In a large variety of applications, deep learning has demonstrated to be extremely powerful and flexible regarding highly complicated analytical and predictive tasks. A complete theoretical, in particular mathematical, understanding and explanation of deep neural networks and associated algorithmic procedures is yet to be found.
The aim of this PhD project is to combine different mathematical approaches from the theory of dynamical systems to provide a new, rigorous framework for machine learning in the context of deep neural networks. The basic idea is to identify a fast and a slow time scale in the learning dynamics. In that way, a deep neural network can be interpreted as a two-timescale dynamical system.

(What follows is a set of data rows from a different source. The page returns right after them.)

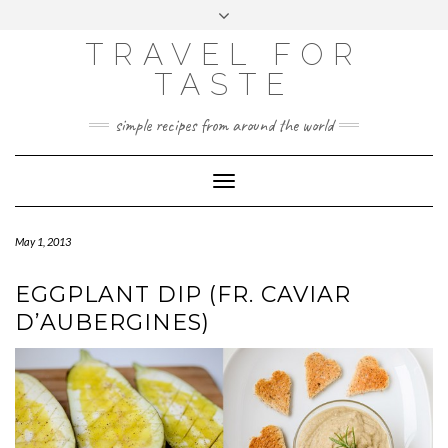
GOOGLE
Skip
Toggle
ANALYTICS
to
header
content
TRAVEL FOR
TASTE
simple recipes from around the world
Toggle
Navigation
May 1, 2013
EGGPLANT DIP (FR. CAVIAR
D’AUBERGINES)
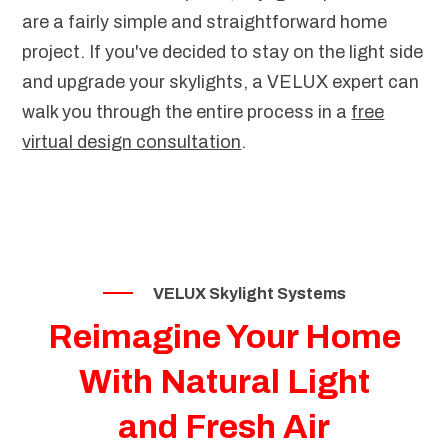
are a fairly simple and straightforward home
project. If you've decided to stay on the light side
and upgrade your skylights, a VELUX expert can
walk you through the entire process in a
free
virtual design consultation
.
VELUX Skylight Systems
Reimagine Your Home
With Natural Light
and Fresh Air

The fast dynamics describes the information propagation through a large adaptive network. To study the fast process, novel integro-partial differential equations are derived and analyzed. In this context, the theory of graph operators, also called graphops, will be used and extended. The process of adapting the coefficients of the neural network represents the learning procedure and can be interpreted as the slow dynamics. The slow process is studied with a focus on stochastic gradient descent. Thereby metastability properties are derived and the random dynamical systems interpretation is used. Finally, these two dynamical time scales are combined into a full model of the neural network dynamics. In this model, the interplay between stochastic learning and dynamical robustness can be studied. The expectation is to find, explain and predict particular patterns and their representational significance. The mathematical tools used include stochastic dynamics, ergodic theory, adaptive networks, graph limits and multiscale dynamics.